As someone whose day job is working on a system for distributing a user’s updates and activities to their social network in real-time across Web and desktop applications, I’m always interested in reading about the implementation choices of others who have built similar systems. However when it comes to Twitter I tend to be more confused than enlightened whenever something is revealed about their architecture.
So let’s look at what we know. When Ashton Kutcher posts an update on Twitter such as
it has to be delivered to all 1.75 million of his followers. On the other hand, when Ashton Kutcher posts an update directed to one of his celebrity friends such as
then Twitter needs to decide how to deliver it based on the Replies settings of users.
One option would to check each of the 1.75 million followers of aplusk’s setting to decide whether they need have @replies restricted to only people they are following. Since this will be true for 97% of his followers (i.e. 1.7 million people) then there would need to be a 1.7 million checks to see if the intended recipient are also friends of John Mayer before delivering the message to each of them. On the other hand, it would be pretty straightforward to deliver the message to the 3% of users who want to see all replies. Now this seems to be what Biz Stone is describing as how Twitter works but in that case the default setting should be more expensive than the feature that is only used by a minority of their user base.
In that case I’d expect Twitter to argue that the feature they want to remove for engineering reasons is filtering out some of the tweets you see based on whether you are a follower of the person the message is directed to not the other way around.
What have I missed here?
Update: A comment on Hacker News put me on track to what I probably missed in analyzing this problem.
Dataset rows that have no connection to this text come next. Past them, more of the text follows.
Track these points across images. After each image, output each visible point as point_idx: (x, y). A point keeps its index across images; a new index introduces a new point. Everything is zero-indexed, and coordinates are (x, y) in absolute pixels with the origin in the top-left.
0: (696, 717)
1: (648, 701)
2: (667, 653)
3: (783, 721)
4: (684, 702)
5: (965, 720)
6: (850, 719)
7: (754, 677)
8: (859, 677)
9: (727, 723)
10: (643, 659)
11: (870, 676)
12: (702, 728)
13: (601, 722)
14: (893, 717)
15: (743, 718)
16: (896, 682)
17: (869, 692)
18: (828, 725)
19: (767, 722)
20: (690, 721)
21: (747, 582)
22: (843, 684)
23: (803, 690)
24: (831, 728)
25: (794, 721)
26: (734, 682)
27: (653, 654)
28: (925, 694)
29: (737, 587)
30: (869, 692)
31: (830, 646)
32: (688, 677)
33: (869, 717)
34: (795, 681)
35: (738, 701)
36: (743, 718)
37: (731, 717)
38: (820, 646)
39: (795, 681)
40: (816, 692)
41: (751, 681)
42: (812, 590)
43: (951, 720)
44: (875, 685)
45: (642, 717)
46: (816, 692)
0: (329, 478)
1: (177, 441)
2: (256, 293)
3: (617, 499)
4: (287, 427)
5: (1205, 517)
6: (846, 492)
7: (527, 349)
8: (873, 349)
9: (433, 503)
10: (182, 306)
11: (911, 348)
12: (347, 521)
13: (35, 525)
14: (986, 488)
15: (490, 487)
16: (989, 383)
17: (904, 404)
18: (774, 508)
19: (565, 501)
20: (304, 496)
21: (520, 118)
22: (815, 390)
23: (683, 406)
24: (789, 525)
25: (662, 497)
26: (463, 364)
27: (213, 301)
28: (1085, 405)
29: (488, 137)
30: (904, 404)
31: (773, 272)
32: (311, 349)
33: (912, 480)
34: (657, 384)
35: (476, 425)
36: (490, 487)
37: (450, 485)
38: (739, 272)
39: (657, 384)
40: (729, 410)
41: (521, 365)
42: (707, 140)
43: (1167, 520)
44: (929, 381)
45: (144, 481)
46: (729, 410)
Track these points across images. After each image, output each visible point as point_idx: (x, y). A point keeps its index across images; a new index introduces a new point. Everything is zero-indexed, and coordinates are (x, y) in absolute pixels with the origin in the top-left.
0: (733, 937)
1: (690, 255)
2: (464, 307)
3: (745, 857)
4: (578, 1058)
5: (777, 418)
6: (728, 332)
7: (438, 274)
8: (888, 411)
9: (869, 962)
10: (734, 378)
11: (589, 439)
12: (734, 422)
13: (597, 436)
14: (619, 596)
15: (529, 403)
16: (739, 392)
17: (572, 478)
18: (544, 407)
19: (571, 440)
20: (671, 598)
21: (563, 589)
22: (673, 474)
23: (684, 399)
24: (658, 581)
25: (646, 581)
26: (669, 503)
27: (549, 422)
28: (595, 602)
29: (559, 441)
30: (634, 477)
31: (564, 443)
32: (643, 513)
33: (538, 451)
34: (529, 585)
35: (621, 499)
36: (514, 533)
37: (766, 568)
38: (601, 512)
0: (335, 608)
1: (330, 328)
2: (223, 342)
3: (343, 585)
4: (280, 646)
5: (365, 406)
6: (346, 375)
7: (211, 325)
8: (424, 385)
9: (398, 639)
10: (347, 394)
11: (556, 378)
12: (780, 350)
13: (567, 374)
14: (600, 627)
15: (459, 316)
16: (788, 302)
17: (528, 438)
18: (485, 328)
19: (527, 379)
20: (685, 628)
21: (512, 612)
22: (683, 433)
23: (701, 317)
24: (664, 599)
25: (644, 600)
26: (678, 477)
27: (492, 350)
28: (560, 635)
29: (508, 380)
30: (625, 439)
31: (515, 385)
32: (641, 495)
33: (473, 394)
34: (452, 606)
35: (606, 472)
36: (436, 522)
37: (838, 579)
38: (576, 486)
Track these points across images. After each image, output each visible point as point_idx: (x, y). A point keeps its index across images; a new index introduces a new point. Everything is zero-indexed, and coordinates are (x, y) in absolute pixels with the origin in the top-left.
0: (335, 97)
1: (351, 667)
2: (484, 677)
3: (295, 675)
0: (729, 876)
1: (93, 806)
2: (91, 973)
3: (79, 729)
In the above example, if the default case was the only case they had to support then all they have to do to determine who should receive Ashton Kutcher’s reply to John Meyer is perform an intersection of both user’s follower lists. Given that both lists need to be in memory for the system to be anywhere near responsive, performing the intersection isn’t as expensive as it sounds.
However with the fact that 3% of users will want to have received the update even though they aren’t John Mayer’s friends means Twitter needs to do a second pass over whoever was not found in both follower lists and check what their @reply delivery settings are. In the above example, even if every follower of John Mayer was a follower of Ashton Kutcher, it would still require 750,000 settings checks. Given that it sounds like they keep this setting in their database instead of in some sort of cache, it is no surprise that this is a feature they’d like to eliminate.